De las llamadas ciencias humanas, siempre he sintonizado especialmente con la perspectiva antropológica. Se ocupa del hombre sin olvidar a la bestia, sin perder de vista que seguimos siendo un animal más:
«La especificidad de la sexualidad humana.— La hembra humana es la única entre los primates que no tiene periodo de celo: no se pone "caliente" durante la ovulación. Durante algo menos de 4 millones de años —momento en que los biólogos moleculares sitúan la separación entre homínidos y chimpancés— la hembra humana no ha tenido la capacidad de atraer a los machos únicamente durante la época más propicia para concebir. Permanentemente atractiva, permanece receptiva incluso durante el embarazo, toda una anomalía entre los seres vivos. En consecuencia, la preocupación sexual rara vez está del todo ausente en nuestra especie: sólo durante la infancia y la vejez extrema experimentamos largos periodos de calma sexual, que es lo más habitual entre los demás mamíferos. A la rivalidad entre los machos permanentemente excitados se ha de añadir la no menos tenaz rivalidad entre las hembras.
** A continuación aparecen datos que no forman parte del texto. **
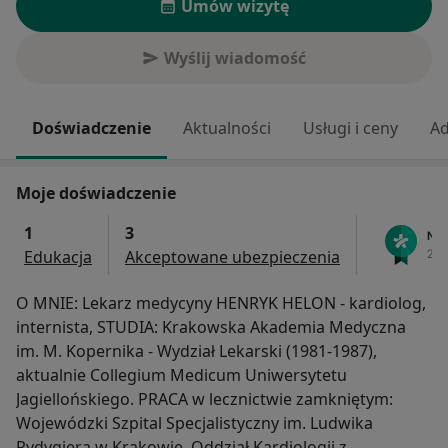
Umów wizytę
Wyślij wiadomość
Doświadczenie
Aktualności
Usługi i ceny
Ad
Moje doświadczenie
1
3
Edukacja
Akceptowane ubezpieczenia
O MNIE: Lekarz medycyny HENRYK HELON - kardiolog,
internista, STUDIA: Krakowska Akademia Medyczna
im. M. Kopernika - Wydział Lekarski (1981-1987),
aktualnie Collegium Medicum Uniwersytetu
Jagiellońskiego. PRACA w lecznictwie zamkniętym:
Wojewódzki Szpital Specjalistyczny im. Ludwika
Rydygiera w Krakowie, Oddział Kardiologii z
Cada una de ellas se esfuerza al máximo por no resultar menos atractiva que aquellas a su alrededor, echando mano de astutos dispositivos con los que paliar, digámoslo así, el irresistible atractivo del celo. Así es como la naturaleza da paso a la cultura.» (Claude Masset, «Prehistoria de la familia», en Historia de la familia, eds. Burguière, Klapisch-Zuber y otros, París, 1986).
¡Y entonces fue —añado yo— cuando brotó la religión!
Sin haberle dedicado reflexión suficiente al asunto, tiendo como un resorte a sospechar que la religión, al menos en su nacimiento, estaría íntimamente relacionada con la frustración sexual. Me explico: al primer homínido débil o enfermo —y por eso mismo más sensible y pensante— con el que la manada no contó para procrear, a ese infeliz no le quedó más remedio para sobrevivir que la sublimación del instinto. (Además, probablemente, estuviera puesto hasta las trancas de alguna planta alucinógena...)
De ahí a divinizar la fertilidad femenina no había más que una zancada. El siguiente paso, la divinización del macho, ya no es prehistoria sino historia, como testimonia el culto de los helenos al falo.